Region and label listings:
************
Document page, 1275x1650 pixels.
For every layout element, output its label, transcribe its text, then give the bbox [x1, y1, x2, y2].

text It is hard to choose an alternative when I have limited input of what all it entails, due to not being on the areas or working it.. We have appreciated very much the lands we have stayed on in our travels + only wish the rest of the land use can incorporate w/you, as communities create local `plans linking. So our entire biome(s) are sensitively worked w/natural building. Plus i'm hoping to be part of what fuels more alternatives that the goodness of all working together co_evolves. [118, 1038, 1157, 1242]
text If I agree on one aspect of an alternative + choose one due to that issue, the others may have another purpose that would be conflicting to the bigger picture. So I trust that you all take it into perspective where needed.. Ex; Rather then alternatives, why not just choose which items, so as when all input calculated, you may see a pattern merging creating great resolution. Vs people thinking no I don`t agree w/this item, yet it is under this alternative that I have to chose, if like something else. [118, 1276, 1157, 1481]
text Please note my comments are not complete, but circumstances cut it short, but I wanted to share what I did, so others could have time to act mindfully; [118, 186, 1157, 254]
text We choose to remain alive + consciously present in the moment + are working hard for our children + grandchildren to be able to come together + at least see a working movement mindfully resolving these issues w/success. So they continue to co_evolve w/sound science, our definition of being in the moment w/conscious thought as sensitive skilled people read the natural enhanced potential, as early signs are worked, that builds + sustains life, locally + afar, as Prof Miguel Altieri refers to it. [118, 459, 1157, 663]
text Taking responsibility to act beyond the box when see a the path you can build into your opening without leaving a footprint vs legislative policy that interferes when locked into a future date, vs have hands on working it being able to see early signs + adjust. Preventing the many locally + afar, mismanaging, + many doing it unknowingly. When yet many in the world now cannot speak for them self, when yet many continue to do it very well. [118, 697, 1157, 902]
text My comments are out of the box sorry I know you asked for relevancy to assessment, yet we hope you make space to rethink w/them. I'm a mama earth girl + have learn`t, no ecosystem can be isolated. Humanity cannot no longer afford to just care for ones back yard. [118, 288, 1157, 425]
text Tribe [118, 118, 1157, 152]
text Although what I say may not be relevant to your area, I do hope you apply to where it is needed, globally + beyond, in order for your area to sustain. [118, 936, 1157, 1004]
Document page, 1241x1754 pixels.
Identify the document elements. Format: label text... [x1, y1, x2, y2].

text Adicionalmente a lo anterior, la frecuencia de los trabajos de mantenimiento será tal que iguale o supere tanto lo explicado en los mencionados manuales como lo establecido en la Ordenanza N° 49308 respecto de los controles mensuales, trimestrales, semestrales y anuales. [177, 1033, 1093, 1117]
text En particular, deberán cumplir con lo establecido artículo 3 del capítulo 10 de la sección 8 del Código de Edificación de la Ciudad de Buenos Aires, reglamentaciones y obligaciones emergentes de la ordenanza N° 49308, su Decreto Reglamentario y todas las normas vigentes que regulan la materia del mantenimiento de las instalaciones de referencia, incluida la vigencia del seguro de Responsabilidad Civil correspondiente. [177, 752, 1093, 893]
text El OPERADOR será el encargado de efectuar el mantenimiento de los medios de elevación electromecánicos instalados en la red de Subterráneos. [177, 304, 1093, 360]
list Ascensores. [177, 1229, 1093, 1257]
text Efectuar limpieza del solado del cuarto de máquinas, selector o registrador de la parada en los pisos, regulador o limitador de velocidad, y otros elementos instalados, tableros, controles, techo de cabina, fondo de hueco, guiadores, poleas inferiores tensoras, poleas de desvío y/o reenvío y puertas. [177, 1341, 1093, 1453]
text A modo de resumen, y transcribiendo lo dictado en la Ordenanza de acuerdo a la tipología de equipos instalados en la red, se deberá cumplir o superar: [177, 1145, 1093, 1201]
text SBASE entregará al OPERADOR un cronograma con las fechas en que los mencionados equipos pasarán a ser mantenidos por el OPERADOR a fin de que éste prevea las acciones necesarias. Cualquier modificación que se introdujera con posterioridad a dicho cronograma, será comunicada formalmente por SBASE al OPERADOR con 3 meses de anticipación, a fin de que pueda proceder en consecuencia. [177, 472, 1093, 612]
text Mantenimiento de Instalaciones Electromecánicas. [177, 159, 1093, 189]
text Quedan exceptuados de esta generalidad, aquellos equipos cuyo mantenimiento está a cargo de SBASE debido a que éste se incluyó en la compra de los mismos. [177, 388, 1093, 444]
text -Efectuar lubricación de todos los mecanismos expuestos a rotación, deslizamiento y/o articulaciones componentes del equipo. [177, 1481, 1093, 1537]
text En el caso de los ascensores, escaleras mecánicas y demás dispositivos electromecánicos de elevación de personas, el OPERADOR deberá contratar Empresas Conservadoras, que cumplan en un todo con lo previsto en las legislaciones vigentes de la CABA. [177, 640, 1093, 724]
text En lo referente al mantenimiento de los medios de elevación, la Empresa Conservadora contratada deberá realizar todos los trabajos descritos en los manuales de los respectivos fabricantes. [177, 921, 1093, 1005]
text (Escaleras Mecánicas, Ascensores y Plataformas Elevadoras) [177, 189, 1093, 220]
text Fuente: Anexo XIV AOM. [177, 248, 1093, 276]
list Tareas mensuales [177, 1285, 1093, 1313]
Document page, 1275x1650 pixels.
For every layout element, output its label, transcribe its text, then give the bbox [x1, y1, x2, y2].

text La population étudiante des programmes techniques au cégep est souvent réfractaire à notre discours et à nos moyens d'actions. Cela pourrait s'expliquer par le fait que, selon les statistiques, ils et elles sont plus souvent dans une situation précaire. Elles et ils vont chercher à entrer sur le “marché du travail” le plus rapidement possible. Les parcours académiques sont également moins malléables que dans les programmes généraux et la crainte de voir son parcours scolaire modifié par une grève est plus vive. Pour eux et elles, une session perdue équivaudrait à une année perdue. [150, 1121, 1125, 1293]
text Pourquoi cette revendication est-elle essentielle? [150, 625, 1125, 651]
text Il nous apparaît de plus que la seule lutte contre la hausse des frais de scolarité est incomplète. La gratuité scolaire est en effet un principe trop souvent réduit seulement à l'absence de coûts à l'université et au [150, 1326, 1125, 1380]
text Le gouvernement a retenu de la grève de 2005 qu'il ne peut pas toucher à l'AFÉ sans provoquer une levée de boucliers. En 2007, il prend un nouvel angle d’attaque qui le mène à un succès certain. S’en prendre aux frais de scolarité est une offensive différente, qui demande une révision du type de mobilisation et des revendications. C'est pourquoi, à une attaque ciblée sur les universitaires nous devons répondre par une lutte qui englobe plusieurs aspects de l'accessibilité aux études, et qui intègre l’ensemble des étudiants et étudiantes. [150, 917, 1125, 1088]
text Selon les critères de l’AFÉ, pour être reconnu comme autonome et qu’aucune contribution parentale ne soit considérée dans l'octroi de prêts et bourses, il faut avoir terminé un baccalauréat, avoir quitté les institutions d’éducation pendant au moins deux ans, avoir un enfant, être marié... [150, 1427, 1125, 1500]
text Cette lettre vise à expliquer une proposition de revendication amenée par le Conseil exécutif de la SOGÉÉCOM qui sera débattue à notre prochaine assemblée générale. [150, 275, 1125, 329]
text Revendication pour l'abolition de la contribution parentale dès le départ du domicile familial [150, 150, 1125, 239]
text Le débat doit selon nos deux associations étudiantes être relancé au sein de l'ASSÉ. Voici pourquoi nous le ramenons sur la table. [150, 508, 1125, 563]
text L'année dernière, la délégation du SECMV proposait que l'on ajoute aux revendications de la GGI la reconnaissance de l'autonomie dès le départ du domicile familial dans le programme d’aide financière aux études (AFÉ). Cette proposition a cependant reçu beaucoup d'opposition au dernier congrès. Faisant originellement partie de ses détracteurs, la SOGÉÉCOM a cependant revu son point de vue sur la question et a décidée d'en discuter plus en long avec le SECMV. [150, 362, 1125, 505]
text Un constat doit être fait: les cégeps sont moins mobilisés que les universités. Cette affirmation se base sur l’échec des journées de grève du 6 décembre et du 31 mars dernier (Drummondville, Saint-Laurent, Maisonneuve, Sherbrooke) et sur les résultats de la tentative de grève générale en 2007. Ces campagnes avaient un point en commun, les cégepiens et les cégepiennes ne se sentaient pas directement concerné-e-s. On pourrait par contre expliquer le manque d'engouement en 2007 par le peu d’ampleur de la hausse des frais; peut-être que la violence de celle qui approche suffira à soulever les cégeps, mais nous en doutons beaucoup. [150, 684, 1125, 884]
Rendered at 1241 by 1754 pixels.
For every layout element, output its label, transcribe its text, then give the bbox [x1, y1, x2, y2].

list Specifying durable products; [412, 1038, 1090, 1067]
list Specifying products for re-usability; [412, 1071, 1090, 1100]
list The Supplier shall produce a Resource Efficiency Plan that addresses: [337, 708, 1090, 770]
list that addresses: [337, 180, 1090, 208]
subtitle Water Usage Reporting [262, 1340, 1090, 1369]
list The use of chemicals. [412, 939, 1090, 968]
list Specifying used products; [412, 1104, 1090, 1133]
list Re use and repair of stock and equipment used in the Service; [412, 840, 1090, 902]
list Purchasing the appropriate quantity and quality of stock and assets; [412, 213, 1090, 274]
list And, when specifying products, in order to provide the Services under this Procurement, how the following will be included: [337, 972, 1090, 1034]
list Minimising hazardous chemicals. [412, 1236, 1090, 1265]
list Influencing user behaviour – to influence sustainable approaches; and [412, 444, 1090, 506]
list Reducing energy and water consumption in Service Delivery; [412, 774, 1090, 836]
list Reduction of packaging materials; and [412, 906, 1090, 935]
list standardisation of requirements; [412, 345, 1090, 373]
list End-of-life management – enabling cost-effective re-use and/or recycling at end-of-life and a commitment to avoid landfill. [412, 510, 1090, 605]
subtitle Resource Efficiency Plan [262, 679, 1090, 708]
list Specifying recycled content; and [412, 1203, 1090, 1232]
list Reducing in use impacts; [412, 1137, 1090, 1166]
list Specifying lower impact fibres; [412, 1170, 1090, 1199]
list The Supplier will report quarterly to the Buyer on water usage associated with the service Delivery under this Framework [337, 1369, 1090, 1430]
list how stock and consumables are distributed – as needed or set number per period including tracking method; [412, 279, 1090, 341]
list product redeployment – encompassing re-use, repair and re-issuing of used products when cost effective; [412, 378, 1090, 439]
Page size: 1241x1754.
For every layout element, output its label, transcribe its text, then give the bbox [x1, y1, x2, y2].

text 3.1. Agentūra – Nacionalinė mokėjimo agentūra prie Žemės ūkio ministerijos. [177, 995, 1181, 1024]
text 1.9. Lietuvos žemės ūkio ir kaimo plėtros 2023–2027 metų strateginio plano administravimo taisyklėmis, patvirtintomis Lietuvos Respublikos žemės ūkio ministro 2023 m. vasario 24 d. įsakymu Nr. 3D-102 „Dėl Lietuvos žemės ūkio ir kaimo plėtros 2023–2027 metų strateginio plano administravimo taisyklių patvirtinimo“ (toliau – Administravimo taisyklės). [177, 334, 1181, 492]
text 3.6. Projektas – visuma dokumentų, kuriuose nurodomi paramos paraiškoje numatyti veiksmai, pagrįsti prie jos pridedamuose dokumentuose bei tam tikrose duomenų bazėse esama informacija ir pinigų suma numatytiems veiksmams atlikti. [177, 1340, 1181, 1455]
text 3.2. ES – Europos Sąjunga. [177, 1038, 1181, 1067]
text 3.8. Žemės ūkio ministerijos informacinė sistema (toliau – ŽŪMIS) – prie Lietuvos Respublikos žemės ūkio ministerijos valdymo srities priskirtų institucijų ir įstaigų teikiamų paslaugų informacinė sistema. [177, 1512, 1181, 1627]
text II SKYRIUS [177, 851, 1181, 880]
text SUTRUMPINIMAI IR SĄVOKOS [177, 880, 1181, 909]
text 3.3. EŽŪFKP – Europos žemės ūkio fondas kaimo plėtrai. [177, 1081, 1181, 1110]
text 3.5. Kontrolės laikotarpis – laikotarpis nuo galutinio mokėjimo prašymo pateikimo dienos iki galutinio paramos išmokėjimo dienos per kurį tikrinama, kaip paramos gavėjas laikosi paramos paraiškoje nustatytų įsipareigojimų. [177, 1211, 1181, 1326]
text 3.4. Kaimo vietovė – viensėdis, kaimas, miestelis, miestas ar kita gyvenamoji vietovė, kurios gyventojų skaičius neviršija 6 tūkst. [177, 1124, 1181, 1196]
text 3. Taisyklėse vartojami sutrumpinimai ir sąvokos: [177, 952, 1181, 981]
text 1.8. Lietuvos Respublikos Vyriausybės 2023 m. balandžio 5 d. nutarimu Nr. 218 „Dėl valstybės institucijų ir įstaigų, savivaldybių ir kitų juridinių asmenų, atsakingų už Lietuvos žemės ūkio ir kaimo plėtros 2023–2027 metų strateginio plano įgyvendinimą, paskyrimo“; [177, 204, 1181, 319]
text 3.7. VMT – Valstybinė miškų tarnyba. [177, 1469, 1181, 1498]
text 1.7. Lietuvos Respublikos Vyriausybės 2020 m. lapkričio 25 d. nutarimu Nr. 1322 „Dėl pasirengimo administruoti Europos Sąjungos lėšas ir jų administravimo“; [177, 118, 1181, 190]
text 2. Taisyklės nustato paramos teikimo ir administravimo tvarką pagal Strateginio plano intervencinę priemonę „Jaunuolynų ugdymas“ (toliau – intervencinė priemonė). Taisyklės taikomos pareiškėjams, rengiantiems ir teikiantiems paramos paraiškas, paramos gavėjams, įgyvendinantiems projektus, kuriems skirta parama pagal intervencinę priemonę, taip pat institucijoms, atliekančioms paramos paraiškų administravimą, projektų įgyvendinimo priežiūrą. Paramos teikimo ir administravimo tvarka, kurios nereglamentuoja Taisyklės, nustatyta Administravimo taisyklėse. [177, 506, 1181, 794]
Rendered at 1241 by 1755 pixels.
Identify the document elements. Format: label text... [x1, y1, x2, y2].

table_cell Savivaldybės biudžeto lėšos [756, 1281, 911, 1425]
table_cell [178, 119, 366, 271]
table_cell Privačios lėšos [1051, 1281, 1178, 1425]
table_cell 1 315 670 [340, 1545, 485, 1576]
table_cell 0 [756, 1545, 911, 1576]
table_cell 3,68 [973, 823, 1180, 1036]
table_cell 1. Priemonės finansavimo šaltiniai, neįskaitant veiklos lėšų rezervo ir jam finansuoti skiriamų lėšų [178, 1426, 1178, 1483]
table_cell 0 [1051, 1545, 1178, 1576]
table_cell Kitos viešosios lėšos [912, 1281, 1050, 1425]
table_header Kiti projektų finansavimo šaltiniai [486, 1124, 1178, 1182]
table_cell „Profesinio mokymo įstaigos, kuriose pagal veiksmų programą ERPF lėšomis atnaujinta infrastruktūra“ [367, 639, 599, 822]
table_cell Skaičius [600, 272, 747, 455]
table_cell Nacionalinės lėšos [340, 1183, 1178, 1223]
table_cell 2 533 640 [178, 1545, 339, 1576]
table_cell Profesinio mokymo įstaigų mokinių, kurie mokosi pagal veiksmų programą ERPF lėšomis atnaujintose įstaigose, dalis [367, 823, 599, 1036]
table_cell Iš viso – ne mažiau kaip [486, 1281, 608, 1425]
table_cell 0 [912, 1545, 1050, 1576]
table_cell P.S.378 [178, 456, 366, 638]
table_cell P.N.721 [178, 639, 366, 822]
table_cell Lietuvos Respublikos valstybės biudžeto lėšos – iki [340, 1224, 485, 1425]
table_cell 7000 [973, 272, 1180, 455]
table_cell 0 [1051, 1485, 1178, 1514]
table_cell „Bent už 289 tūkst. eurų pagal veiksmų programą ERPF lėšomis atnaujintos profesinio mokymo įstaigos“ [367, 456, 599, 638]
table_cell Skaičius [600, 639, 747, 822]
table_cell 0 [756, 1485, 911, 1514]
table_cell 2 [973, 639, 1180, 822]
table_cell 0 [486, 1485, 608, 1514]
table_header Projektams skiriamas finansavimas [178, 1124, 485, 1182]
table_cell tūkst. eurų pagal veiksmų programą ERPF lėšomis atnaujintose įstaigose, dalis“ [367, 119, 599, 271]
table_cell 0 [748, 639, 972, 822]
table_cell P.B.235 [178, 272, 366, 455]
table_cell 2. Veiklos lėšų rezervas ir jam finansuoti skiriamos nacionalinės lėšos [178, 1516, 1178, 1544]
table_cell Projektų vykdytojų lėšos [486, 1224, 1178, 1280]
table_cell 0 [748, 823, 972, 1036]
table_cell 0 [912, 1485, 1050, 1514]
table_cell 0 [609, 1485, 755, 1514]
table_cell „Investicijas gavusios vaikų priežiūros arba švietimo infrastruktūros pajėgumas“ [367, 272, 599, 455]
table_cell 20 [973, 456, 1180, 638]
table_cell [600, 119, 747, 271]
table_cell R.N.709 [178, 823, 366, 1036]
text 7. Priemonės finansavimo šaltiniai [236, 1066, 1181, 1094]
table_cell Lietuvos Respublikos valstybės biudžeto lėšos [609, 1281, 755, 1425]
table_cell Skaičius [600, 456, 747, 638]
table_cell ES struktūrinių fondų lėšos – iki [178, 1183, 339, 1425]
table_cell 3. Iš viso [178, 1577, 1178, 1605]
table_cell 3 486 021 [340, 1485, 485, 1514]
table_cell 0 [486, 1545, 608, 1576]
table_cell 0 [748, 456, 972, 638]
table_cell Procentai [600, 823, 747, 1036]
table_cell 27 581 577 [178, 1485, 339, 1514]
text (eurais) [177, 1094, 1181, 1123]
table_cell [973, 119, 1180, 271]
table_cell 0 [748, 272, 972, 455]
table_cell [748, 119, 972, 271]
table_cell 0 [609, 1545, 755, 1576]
************
Extract the stretch of lines from the one containing "text Adicionalmente a" through the one containing "text El OPERADOR", reproducing each line unchanged.

▸ **WRITTEN REPLY**:
text Adicionalmente a lo anterior, la frecuencia de los trabajos de mantenimiento será tal que iguale o supere tanto lo explicado en los mencionados manuales como lo establecido en la Ordenanza N° 49308 respecto de los controles mensuales, trimestrales, semestrales y anuales. [177, 1033, 1093, 1117]
text En particular, deberán cumplir con lo establecido artículo 3 del capítulo 10 de la sección 8 del Código de Edificación de la Ciudad de Buenos Aires, reglamentaciones y obligaciones emergentes de la ordenanza N° 49308, su Decreto Reglamentario y todas las normas vigentes que regulan la materia del mantenimiento de las instalaciones de referencia, incluida la vigencia del seguro de Responsabilidad Civil correspondiente. [177, 752, 1093, 893]
text El OPERADOR será el encargado de efectuar el mantenimiento de los medios de elevación electromecánicos instalados en la red de Subterráneos. [177, 304, 1093, 360]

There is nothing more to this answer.